Once a person is diagnosed with an autism spectrum disorder, the logical next step is to find out what kinds of services that are available. Services are provided through a number of local, state and federal programs, not to mention through private professionals working in the medical, nutritional, educational and therapeutic fields. Additionally, the age of the person with autism will determine where to begin the process since a variety of agencies, including public schools, are responsible for supporting individuals with disabilities as they move through different parts of the lifespan. Also, families and loved ones of people with autism might also wish to seek out assistance, information or guidance through support groups, conferences or other helpful venues.

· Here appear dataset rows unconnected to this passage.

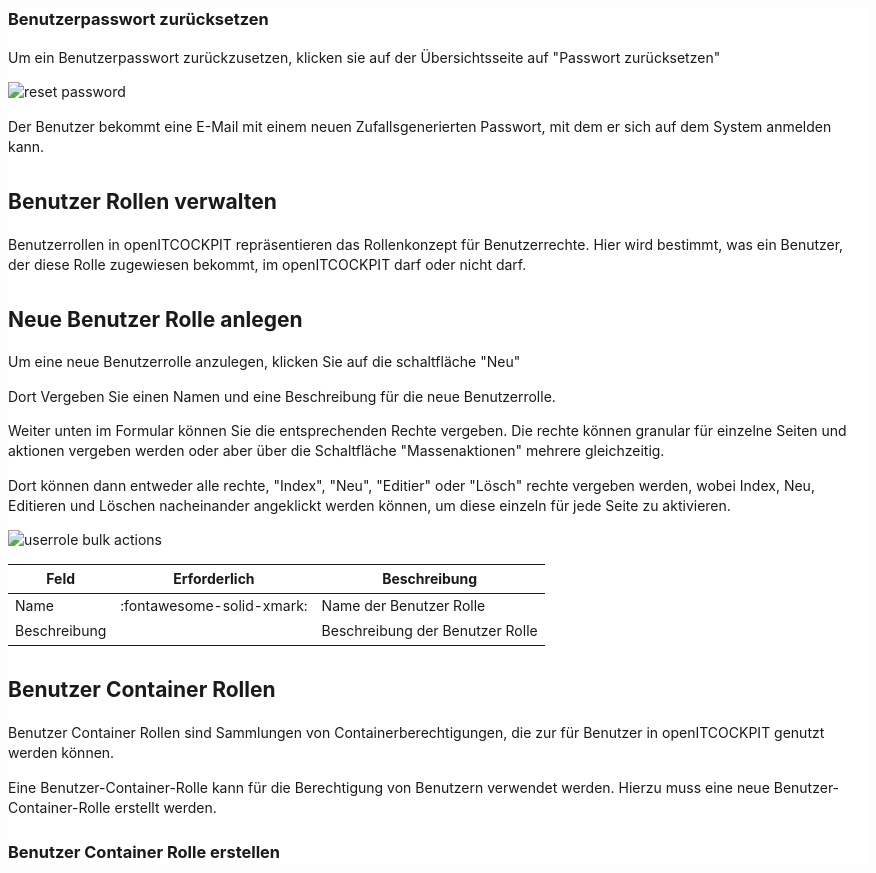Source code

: 
### Benutzerpasswort zurücksetzen

Um ein Benutzerpasswort zurückzusetzen, klicken sie auf der Übersichtsseite auf "Passwort zurücksetzen"

![reset password](/images/manageusers-resetpassword.png)

Der Benutzer bekommt eine E-Mail mit einem neuen Zufallsgenerierten Passwort, mit dem er sich auf dem System anmelden
kann.

## Benutzer Rollen verwalten

Benutzerrollen in openITCOCKPIT repräsentieren das Rollenkonzept für Benutzerrechte. Hier wird bestimmt, was ein
Benutzer, der diese Rolle zugewiesen bekommt, im openITCOCKPIT darf oder nicht darf.


## Neue Benutzer Rolle anlegen

Um eine neue Benutzerrolle anzulegen, klicken Sie auf die schaltfläche "Neu"

Dort Vergeben Sie einen Namen und eine Beschreibung für die neue Benutzerrolle.

Weiter unten im Formular können Sie die entsprechenden Rechte vergeben. Die rechte können granular für einzelne Seiten
und aktionen vergeben werden oder aber über die Schaltfläche "Massenaktionen" mehrere gleichzeitig.

Dort können dann entweder alle rechte, "Index", "Neu", "Editier" oder "Lösch" rechte vergeben werden, wobei Index, Neu, Editieren
und Löschen nacheinander angeklickt werden können, um diese einzeln für jede Seite zu aktivieren.

![userrole bulk actions](/images/manageuserroles-bulkactions.png)

| Feld | Erforderlich | Beschreibung |
|---|---|---|
| Name | :fontawesome-solid-xmark: | Name der Benutzer Rolle |
| Beschreibung |  | Beschreibung der Benutzer Rolle |

## Benutzer Container Rollen

Benutzer Container Rollen sind Sammlungen von Containerberechtigungen, die zur für Benutzer in openITCOCKPIT genutzt
werden können.

Eine Benutzer-Container-Rolle kann für die Berechtigung von Benutzern verwendet werden. Hierzu muss eine neue
Benutzer-Container-Rolle erstellt werden.

### Benutzer Container Rolle erstellen
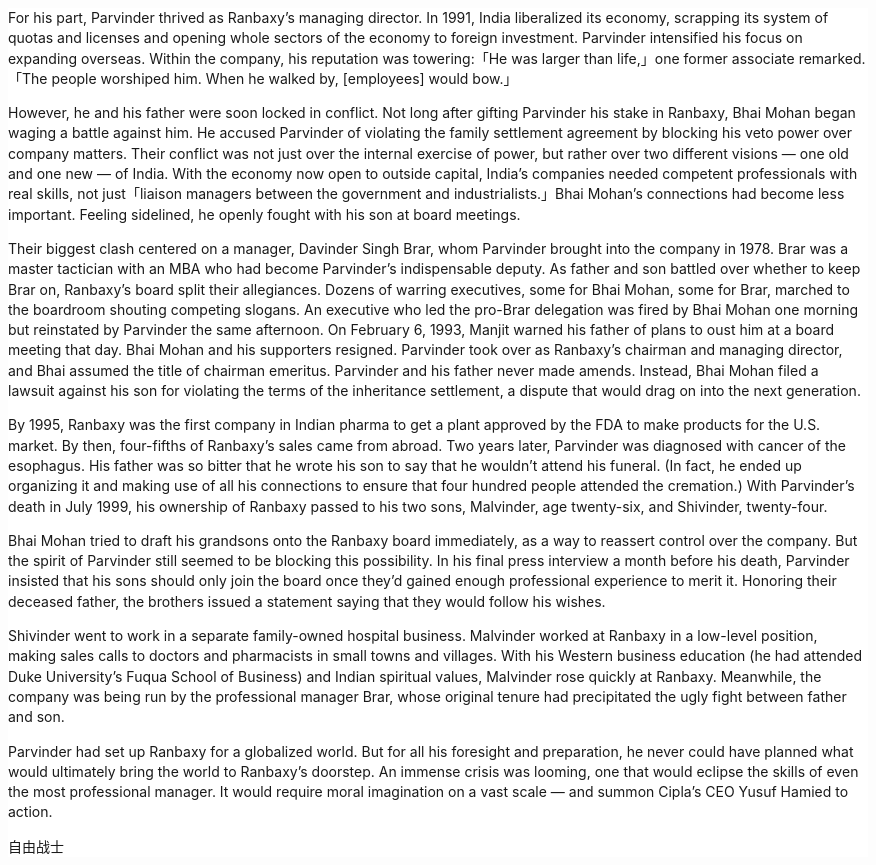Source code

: For his part, Parvinder thrived as Ranbaxy’s managing director. In 1991, India liberalized its economy, scrapping its system of quotas and licenses and opening whole sectors of the economy to foreign investment. Parvinder intensified his focus on expanding overseas. Within the company, his reputation was towering:「He was larger than life,」one former associate remarked.「The people worshiped him. When he walked by, [employees] would bow.」

However, he and his father were soon locked in conflict. Not long after gifting Parvinder his stake in Ranbaxy, Bhai Mohan began waging a battle against him. He accused Parvinder of violating the family settlement agreement by blocking his veto power over company matters. Their conflict was not just over the internal exercise of power, but rather over two different visions — one old and one new — of India. With the economy now open to outside capital, India’s companies needed competent professionals with real skills, not just「liaison managers between the government and industrialists.」Bhai Mohan’s connections had become less important. Feeling sidelined, he openly fought with his son at board meetings.

Their biggest clash centered on a manager, Davinder Singh Brar, whom Parvinder brought into the company in 1978. Brar was a master tactician with an MBA who had become Parvinder’s indispensable deputy. As father and son battled over whether to keep Brar on, Ranbaxy’s board split their allegiances. Dozens of warring executives, some for Bhai Mohan, some for Brar, marched to the boardroom shouting competing slogans. An executive who led the pro-Brar delegation was fired by Bhai Mohan one morning but reinstated by Parvinder the same afternoon. On February 6, 1993, Manjit warned his father of plans to oust him at a board meeting that day. Bhai Mohan and his supporters resigned. Parvinder took over as Ranbaxy’s chairman and managing director, and Bhai assumed the title of chairman emeritus. Parvinder and his father never made amends. Instead, Bhai Mohan filed a lawsuit against his son for violating the terms of the inheritance settlement, a dispute that would drag on into the next generation.

By 1995, Ranbaxy was the first company in Indian pharma to get a plant approved by the FDA to make products for the U.S. market. By then, four-fifths of Ranbaxy’s sales came from abroad. Two years later, Parvinder was diagnosed with cancer of the esophagus. His father was so bitter that he wrote his son to say that he wouldn’t attend his funeral. (In fact, he ended up organizing it and making use of all his connections to ensure that four hundred people attended the cremation.) With Parvinder’s death in July 1999, his ownership of Ranbaxy passed to his two sons, Malvinder, age twenty-six, and Shivinder, twenty-four.

Bhai Mohan tried to draft his grandsons onto the Ranbaxy board immediately, as a way to reassert control over the company. But the spirit of Parvinder still seemed to be blocking this possibility. In his final press interview a month before his death, Parvinder insisted that his sons should only join the board once they’d gained enough professional experience to merit it. Honoring their deceased father, the brothers issued a statement saying that they would follow his wishes.

Shivinder went to work in a separate family-owned hospital business. Malvinder worked at Ranbaxy in a low-level position, making sales calls to doctors and pharmacists in small towns and villages. With his Western business education (he had attended Duke University’s Fuqua School of Business) and Indian spiritual values, Malvinder rose quickly at Ranbaxy. Meanwhile, the company was being run by the professional manager Brar, whose original tenure had precipitated the ugly fight between father and son.

Parvinder had set up Ranbaxy for a globalized world. But for all his foresight and preparation, he never could have planned what would ultimately bring the world to Ranbaxy’s doorstep. An immense crisis was looming, one that would eclipse the skills of even the most professional manager. It would require moral imagination on a vast scale — and summon Cipla’s CEO Yusuf Hamied to action.

自由战士

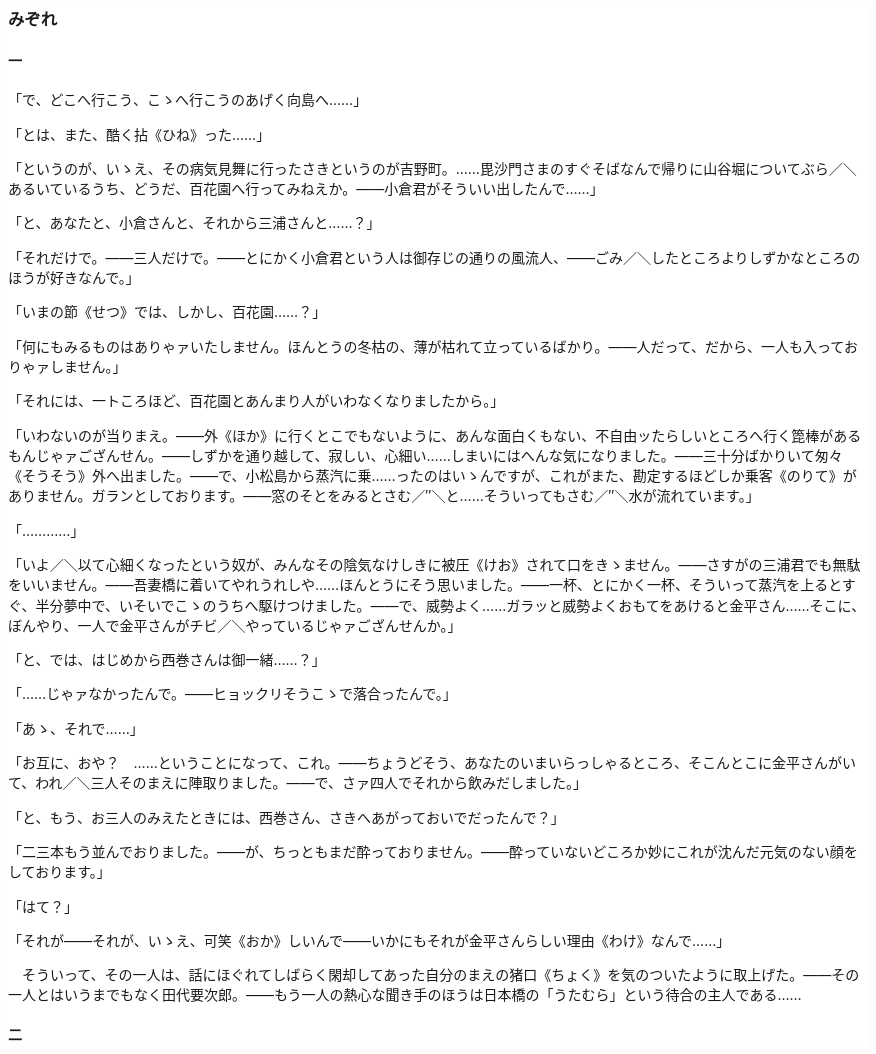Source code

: 



### みぞれ






#### 一




「で、どこへ行こう、こゝへ行こうのあげく向島へ……」

「とは、また、酷く拈《ひね》った……」

「というのが、いゝえ、その病気見舞に行ったさきというのが吉野町。……毘沙門さまのすぐそばなんで帰りに山谷堀についてぶら／＼あるいているうち、どうだ、百花園へ行ってみねえか。――小倉君がそういい出したんで……」

「と、あなたと、小倉さんと、それから三浦さんと……？」

「それだけで。――三人だけで。――とにかく小倉君という人は御存じの通りの風流人、――ごみ／＼したところよりしずかなところのほうが好きなんで。」

「いまの節《せつ》では、しかし、百花園……？」

「何にもみるものはありゃァいたしません。ほんとうの冬枯の、薄が枯れて立っているばかり。――人だって、だから、一人も入っておりゃァしません。」

「それには、一トころほど、百花園とあんまり人がいわなくなりましたから。」

「いわないのが当りまえ。――外《ほか》に行くとこでもないように、あんな面白くもない、不自由ッたらしいところへ行く箆棒があるもんじゃァござんせん。――しずかを通り越して、寂しい、心細い……しまいにはへんな気になりました。――三十分ばかりいて匆々《そうそう》外へ出ました。――で、小松島から蒸汽に乗……ったのはいゝんですが、これがまた、勘定するほどしか乗客《のりて》がありません。ガランとしております。――窓のそとをみるとさむ／″＼と……そういってもさむ／″＼水が流れています。」

「…………」

「いよ／＼以て心細くなったという奴が、みんなその陰気なけしきに被圧《けお》されて口をきゝません。――さすがの三浦君でも無駄をいいません。――吾妻橋に着いてやれうれしや……ほんとうにそう思いました。――一杯、とにかく一杯、そういって蒸汽を上るとすぐ、半分夢中で、いそいでこゝのうちへ駆けつけました。――で、威勢よく……ガラッと威勢よくおもてをあけると金平さん……そこに、ぼんやり、一人で金平さんがチビ／＼やっているじゃァござんせんか。」

「と、では、はじめから西巻さんは御一緒……？」

「……じゃァなかったんで。――ヒョックリそうこゝで落合ったんで。」

「あゝ、それで……」

「お互に、おや？　……ということになって、これ。――ちょうどそう、あなたのいまいらっしゃるところ、そこんとこに金平さんがいて、われ／＼三人そのまえに陣取りました。――で、さァ四人でそれから飲みだしました。」

「と、もう、お三人のみえたときには、西巻さん、さきへあがっておいでだったんで？」

「二三本もう並んでおりました。――が、ちっともまだ酔っておりません。――酔っていないどころか妙にこれが沈んだ元気のない顔をしております。」

「はて？」

「それが――それが、いゝえ、可笑《おか》しいんで――いかにもそれが金平さんらしい理由《わけ》なんで……」

　そういって、その一人は、話にほぐれてしばらく閑却してあった自分のまえの猪口《ちょく》を気のついたように取上げた。――その一人とはいうまでもなく田代要次郎。――もう一人の熱心な聞き手のほうは日本橋の「うたむら」という待合の主人である……



#### 二
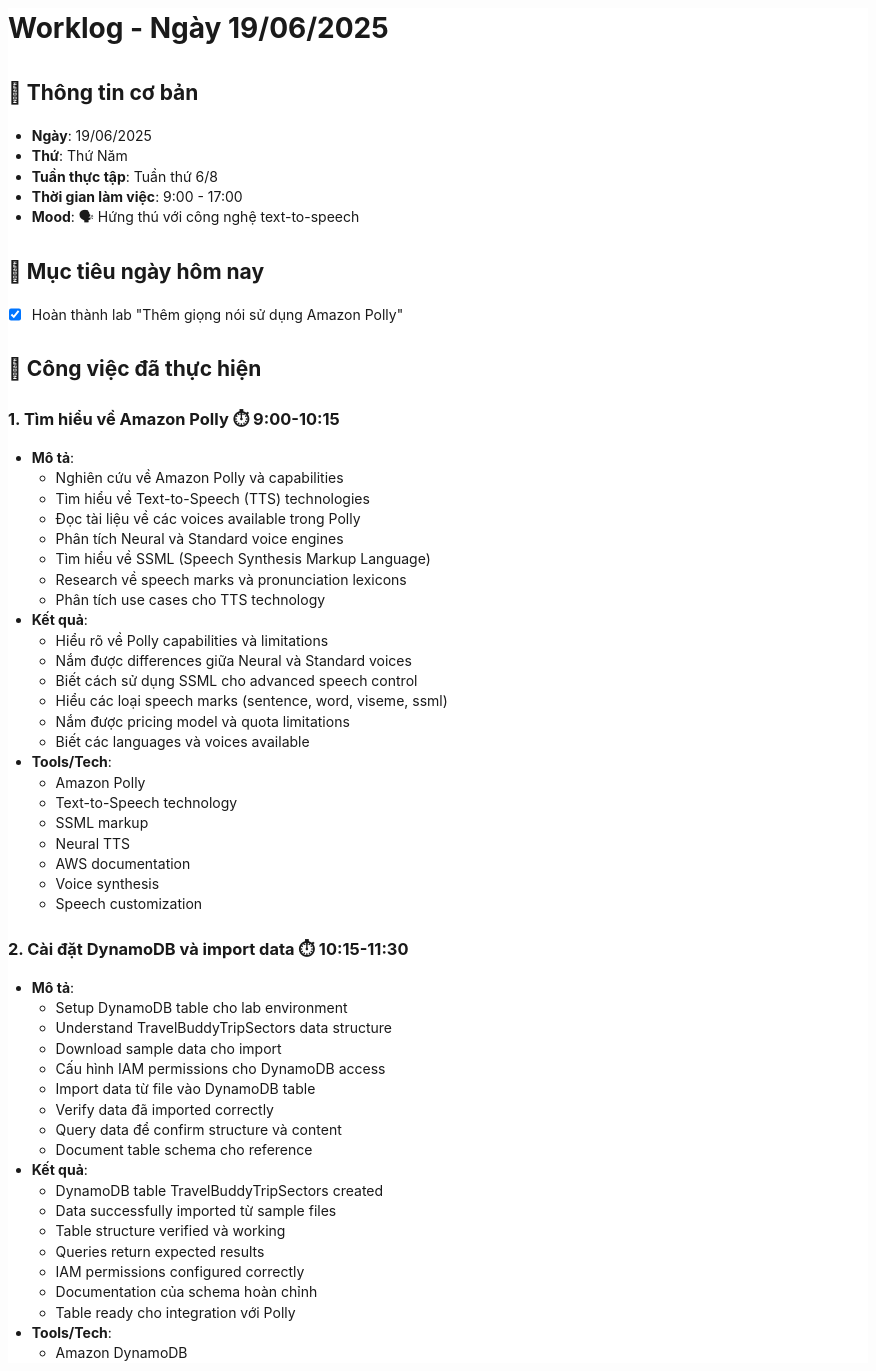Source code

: # Worklog - Ngày 19/06/2025

## 📅 Thông tin cơ bản
- **Ngày**: 19/06/2025
- **Thứ**: Thứ Năm
- **Tuần thực tập**: Tuần thứ 6/8
- **Thời gian làm việc**: 9:00 - 17:00
- **Mood**: 🗣️ Hứng thú với công nghệ text-to-speech

## 🎯 Mục tiêu ngày hôm nay
- [x] Hoàn thành lab "Thêm giọng nói sử dụng Amazon Polly"

## 💼 Công việc đã thực hiện

### 1. Tìm hiểu về Amazon Polly ⏱️ 9:00-10:15
- **Mô tả**:
  - Nghiên cứu về Amazon Polly và capabilities
  - Tìm hiểu về Text-to-Speech (TTS) technologies
  - Đọc tài liệu về các voices available trong Polly
  - Phân tích Neural và Standard voice engines
  - Tìm hiểu về SSML (Speech Synthesis Markup Language)
  - Research về speech marks và pronunciation lexicons
  - Phân tích use cases cho TTS technology
- **Kết quả**:
  - Hiểu rõ về Polly capabilities và limitations
  - Nắm được differences giữa Neural và Standard voices
  - Biết cách sử dụng SSML cho advanced speech control
  - Hiểu các loại speech marks (sentence, word, viseme, ssml)
  - Nắm được pricing model và quota limitations
  - Biết các languages và voices available
- **Tools/Tech**:
  - Amazon Polly
  - Text-to-Speech technology
  - SSML markup
  - Neural TTS
  - AWS documentation
  - Voice synthesis
  - Speech customization

### 2. Cài đặt DynamoDB và import data ⏱️ 10:15-11:30
- **Mô tả**:
  - Setup DynamoDB table cho lab environment
  - Understand TravelBuddyTripSectors data structure
  - Download sample data cho import
  - Cấu hình IAM permissions cho DynamoDB access
  - Import data từ file vào DynamoDB table
  - Verify data đã imported correctly
  - Query data để confirm structure và content
  - Document table schema cho reference
- **Kết quả**:
  - DynamoDB table TravelBuddyTripSectors created
  - Data successfully imported từ sample files
  - Table structure verified và working
  - Queries return expected results
  - IAM permissions configured correctly
  - Documentation của schema hoàn chỉnh
  - Table ready cho integration với Polly
- **Tools/Tech**:
  - Amazon DynamoDB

After your child has been diagnosed, you will likely wonder how to meet your child’s needs and who will be there to offer support after you’re gone. You may face feelings of guilt, isolation, confusion and anger. And on top of a myriad of doctors’ visits, technological jargon, labels and a mountain of information to process, you need to learn quickly to navigate a complicated system to figure out what services and treatments your child needs and how to get them.
The same can be said for individuals recently diagnosed with autism. Like their families and loved ones, they too undergo a period of adjustment to the diagnosis. The adjustment might take place at any stage in the lifespan, depending on when the person was diagnosed, his/her own degree of self-awareness, and, most importantly, whether the diagnosis was ever disclosed.
The strong emotions that can arise after diagnosis can become a motivator for families as well as for people on the spectrum to find effective support. The most important point is that diagnosis can open the doors to many services. Autism is treatable.